Opposition agitation a litmus test for UDF

Updated on
2 min read

With the indefinite strike by Leftist service organisations gaining momentum four days after it began and the CPM launching the second phase of its agitation across the state demanding land for the landless, the Oommen Chandy Government is facing a real litmus test as never before when it has crossed one-and-a-half years in office.

As the feeder organisations of the Left fold such as the SFI has also begun to add steam to the stir with support gear in the streets, the way the government is going to deal with the situation, especially when violent incidents are on the rise, is keenly watched.

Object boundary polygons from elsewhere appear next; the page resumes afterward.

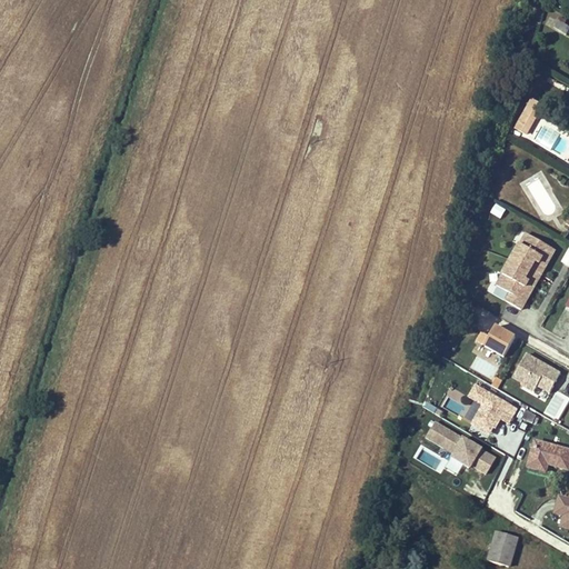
[(568,36),(568,26),(561,22),(557,31),(568,37),(568,36)]
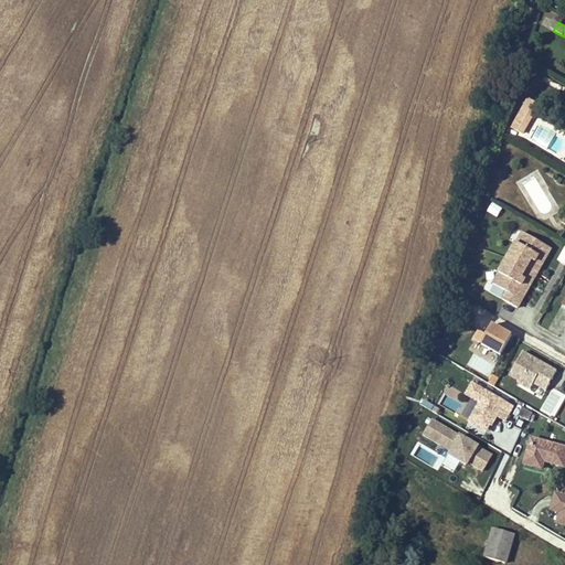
[(522,112),(513,127),(525,134),(534,119),(522,112)]
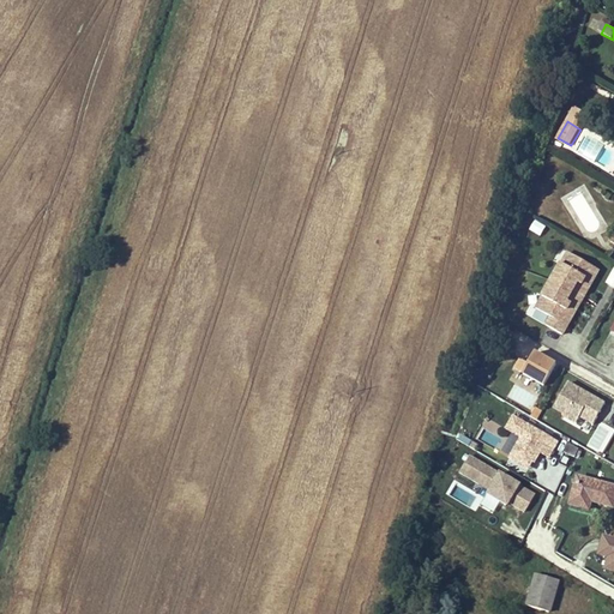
[(541,235),(547,224),(535,220),(530,230),(541,235)]
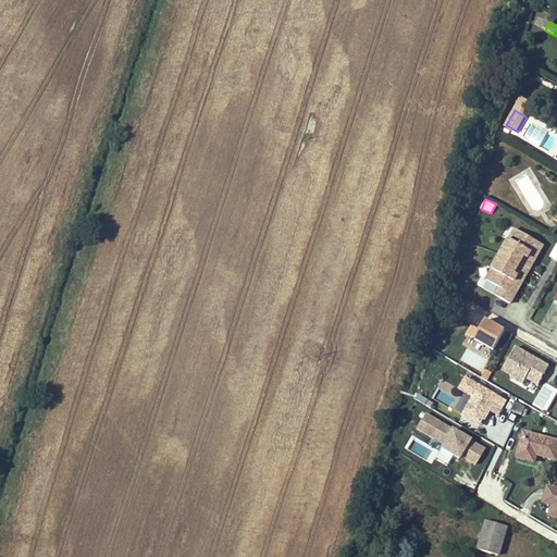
[(516,304),(544,240),(508,224),(503,236),(507,238),(493,269),(490,268),(481,288),(516,304)]
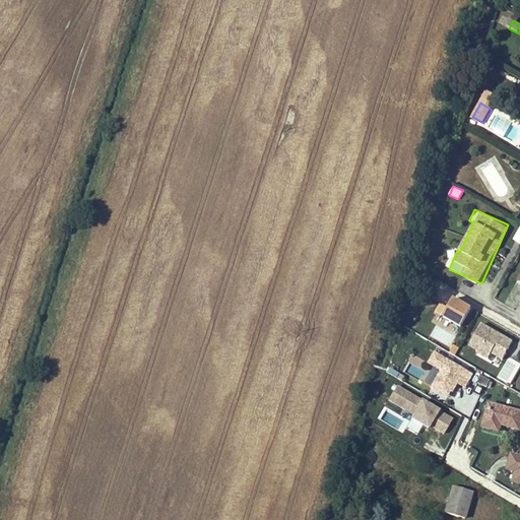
[(441,302),(436,311),(446,317),(463,325),(474,305),(456,295),(450,307),(441,302)]
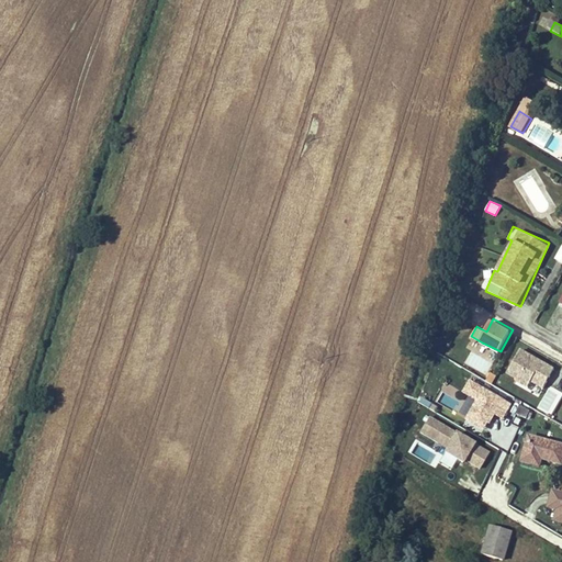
[(523,347),(506,374),(540,394),(557,367),(523,347)]
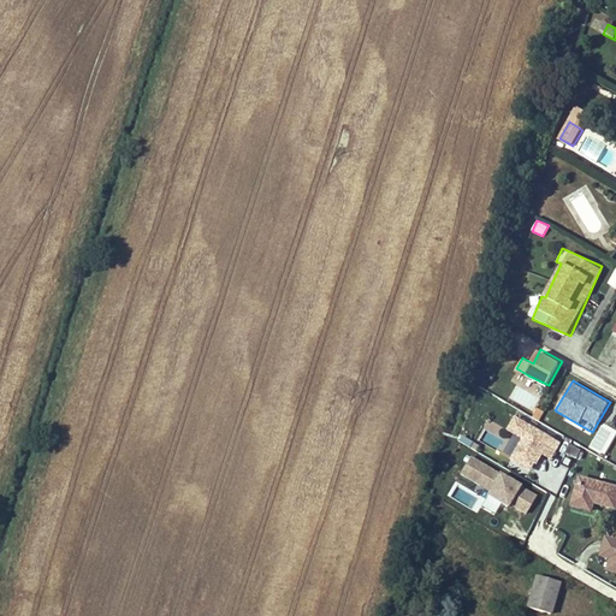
[(543,454),(552,460),(563,439),(514,415),(507,430),(521,437),(509,460),(533,472),(543,454)]
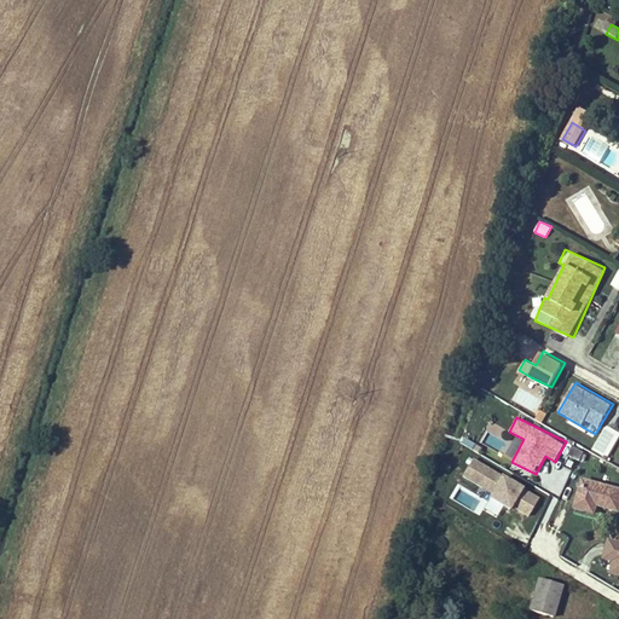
[(585,452),(572,447),(568,457),(580,463),(585,452)]
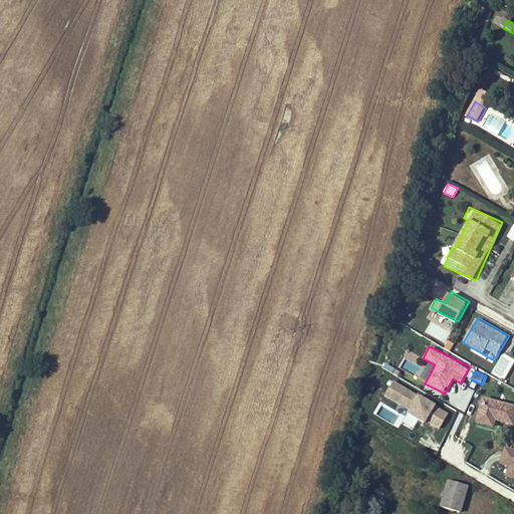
[(392,379),(383,396),(412,411),(410,415),(439,430),(449,410),(392,379)]
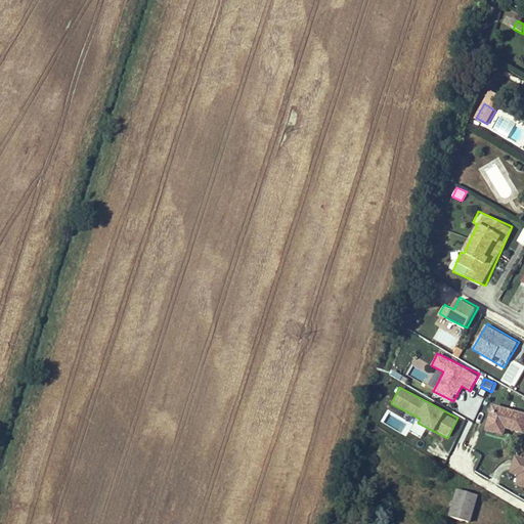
[(523,430),(523,415),(493,407),(487,430),(505,434),(507,428),(523,433),(523,430)]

Though 2013 has opened the floodgates of agitations, they have not deterred Chief Minister Oommen Chandy or his Cabinet colleagues, as there is a general assessment in the ruling fold that the agitations would not hold ground for long for want of public support. While the agitating organisations of employees are crying foul against the government with the regard to the proposed Participatory Pension Scheme, the government has countered it with the plank that only those joining government service from the next fiscal will be brought under it and the salaries or pension of existing employees will be left untouched.

The government has also driven home the point that more than 60 per cent of the state’s annual revenue is being catered as salaries and pension to the government staff, constituting a mere 3 per cent of the state’s population, and is bound to burgeon in the years to come.

The CPM agitation for land to the landless, which was geared up on Friday by putting up huts after encroaching excess land at 150 centres in the state, has also been given a go by with the police being given strict instructions to avoid any showdown with the activists. Though private and KSRTC bus stirs also coincided with the other stirs, the government was relieved after those stirs were called off shortly. The land for the landless agitation has been launched at a time when the Revenue Department was in the threshold of implementing the Zero Landless project.

“In fact, the government is not taking the stirs seriously as they are bound to fizzle out after a few days. The LDF and the CPM, of late, have proved that they cannot take an agitation beyond a limit, as they are keen only on political campaign,’’ Home Minister Thiruvanchoor Radhakrishnan told ‘Express.’

“CPM supporters have no objection in Karnataka, Tamilnadu or Maharashtra to be part of the new pension scheme. In the case of the land stir, the CPM has identified excess land in various parts of the state, which are embroild in legal cases and which cannot be apportioned by any government unless the courts take a final decision,’’ he said.